Monday, June 1, 2020

Reflections - Adding Value

Adding Value

To make our offering priceless

The groceries we buy – vegetables, meats, spices, oils, butter, cheese, grains, pulses – are available at a price. When a chef de cuisine combines those ingredients into a scrumptious dish – it becomes priceless.

What did the Michelin star chef do to command 20 to 50x the ingredients’ price for the dish? 

Undoubtedly, the produce was the freshest and the best available globally. It was washed and cleaned without damage and cut in defined shapes. The mix of the ingredients used was perfected over thousands of hours of apprenticeship with reputed chefs when moving up the hierarchy to Chef de Cuisines.

The ingredients were sautéed, grilled, roasted or fried to a recognizable exactness. The sauces used were specially made for the dish. It was plated in exquisite detail and served with a flourish in an uber luxurious setting.

The value-add revolved around being the absolutely the very best, in every area of the process: from ingredient procurement, to dish preparation, and its final serving. When partaken, the expression on the guest’s face is the chef’s delight or his nightmare.  And, that of the kitchen brigade that put it all together under the supervision of the Chef de Cuisines.

How can we achieve such level of excellence in whatever we do for a living?

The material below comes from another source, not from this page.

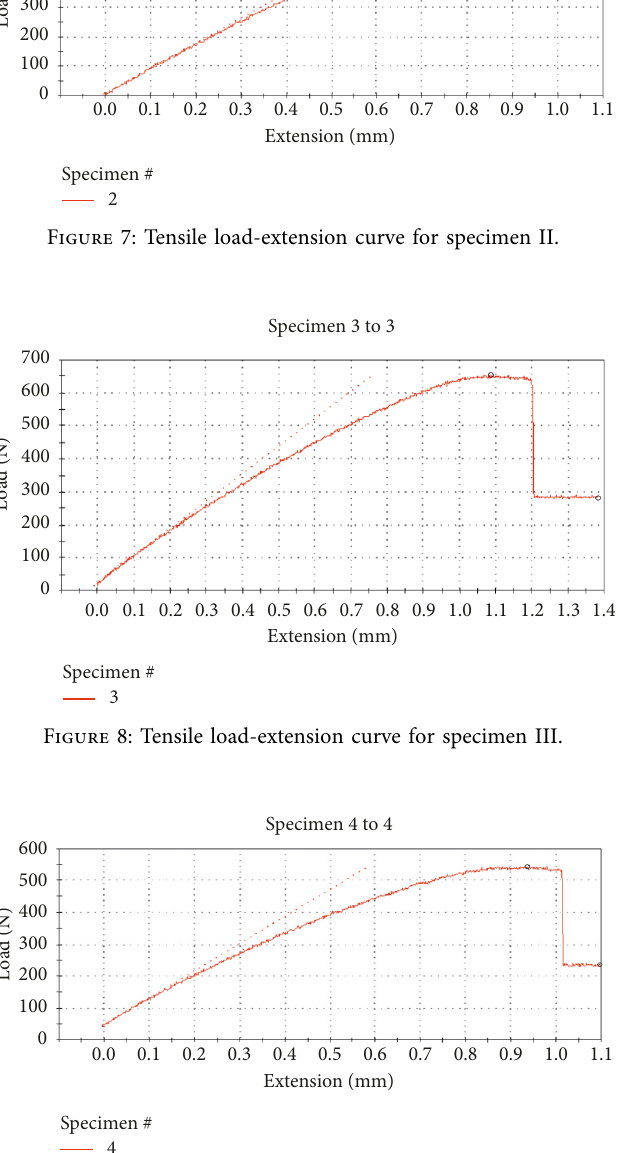
Figure 9: Tensile load-extension curve for specimen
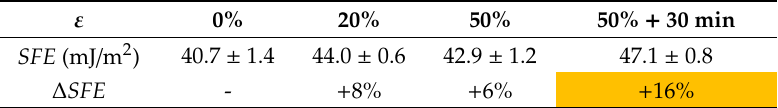
Table 6. Results of surface free energy tests for deformed polymers.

Anton Mosimann, OBE, DL (born 23 February 1947) is a Swiss chef and restaurateur who was Maitre Chef des Cuisines at the Dorchester Hotel for thirteen years, during which time its restaurant achieved a rating of two stars in the Michelin Guide. Very rare in those days for a hotel restaurant.
After leaving The Dorchester Mosimann, created a private dining club called Mosimann's, a cookery school, and other enterprises in the hospitality industry. He has also presented television programmes in the UK and Switzerland. 
In 2016 a museum dedicated to his life and culinary arts was opened in the César Ritz Colleges, located on the shores of Lake Geneva (lac Léman), in the town of Le Bouveret. Mosimann terms his culinary style cuisine naturelle as it emphasises healthy and natural ingredients, avoiding additions of fat and alcohol.
Seven factors account for Anton Mosimann’s continued success even at 73 as told by Anton himself in a talk to students of the Switzerland hospitality industry.
1.   Sacrifice to learn: Being talented he rose fast in the hotel restaurant hierarchy and had to demote himself with lesser perks and lower salary just to learn at a deeper level another dimension of the culinary arts to become a multifaceted chef which built and added to his reputation
2.   Be completely educated: He went where his chef advised him to go; in the hospitality industry you do not apply for a job; you are sent by the chef you apprentice with wherever he thinks your practical education will be complete
3.   Experience variety: He moved countries to understand the national taste, since the concept of fine dining dramatically changed by country, for example, butter and cheese, is hardly used in Japanese dishes, and yet the dish is expected to taste exquisite
4.   Compete to know where you stand: He participated in cooking competition every opportunity he got; the first medal he won gave him the confidence that he was as good as the best, if not the best; his current count is around 50 medals
5.   Enjoy what you do: He still wakes up every morning looking forward to the day’s work; in fact he says he once received a compliment from a young lady who had come to his restaurant and in welcoming her he introduced himself, “I am Anton Mosimann”, to which she replied, “you are still alive?”
6.   Be challenged by the best: He has been through the ultimate test of his profession, cooking for the most prestigious royal or presidential banquets and for nearly every celebrity of the day, including Margaret Thatcher, the British PM, who while complimenting Anton, two-three years later when they met on another occasion, also added that the banquet he put together for her, on the visit of the French President Francois Mitterrand, was very expensive; Anton remarked, in the talk to the students, “She does not miss a trick”
7.   Look them in the eye: The stakes were very high; every guest had to be delighted; at the start of the day Anton would greet every member of his team every day by name, looking them in the eye, and knew right away if something was wrong with any of his staff members that morning, which got corrected over coffee in his office
Anton Mosimann is where he is – among the greats – because he never forgot that he is only as good as the value that he can add every time a dish passes under his nose and his guests consider it a privilege to have dined at the work of his hands.
In the work we do for a living, where in the process or in the ultimate output, is our individual hand involved, in the collective effort, in the creation and consumption of our company's product or services, that makes the offering priceless and our reputation hallowed?